## TASK DETAILS
Every line below is to be copied exactly, with the pictures left out.

## PROVIDED RECORDS
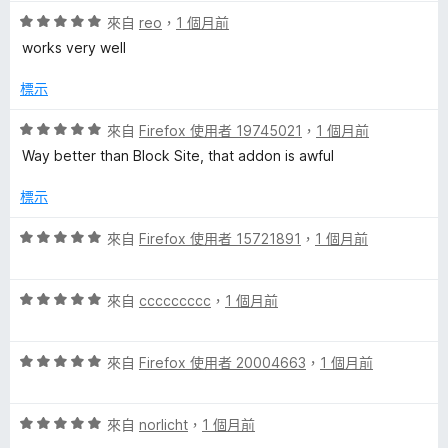
5
評
分
來自
reo
，
1 個月前
價
，
works very well
5
滿
分
分
標示
，
5
滿
分
評
來自
Firefox 使用者 19745021
，
1 個月前
分
價
Way better than Block Site, that addon is awful
5
5
分
分
標示
，
滿
評
來自
Firefox 使用者 15721891
，
1 個月前
分
價
5
5
分
評
分
來自
ccccccccc
，
1 個月前
價
，
5
滿
評
分
來自
Firefox 使用者 20004663
，
1 個月前
分
價
，
5
5
滿
分
評
分
來自
norlicht
，
1 個月前
分
價
，
5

## SOLUTION FOR THIS EXERCISE
5
評
分
來自
reo
，
1 個月前
價
，
works very well
5
滿
分
分
標示
，
5
滿
分
評
來自
Firefox 使用者 19745021
，
1 個月前
分
價
Way better than Block Site, that addon is awful
5
5
分
分
標示
，
滿
評
來自
Firefox 使用者 15721891
，
1 個月前
分
價
5
5
分
評
分
來自
ccccccccc
，
1 個月前
價
，
5
滿
評
分
來自
Firefox 使用者 20004663
，
1 個月前
分
價
，
5
5
滿
分
評
分
來自
norlicht
，
1 個月前
分
價
，
5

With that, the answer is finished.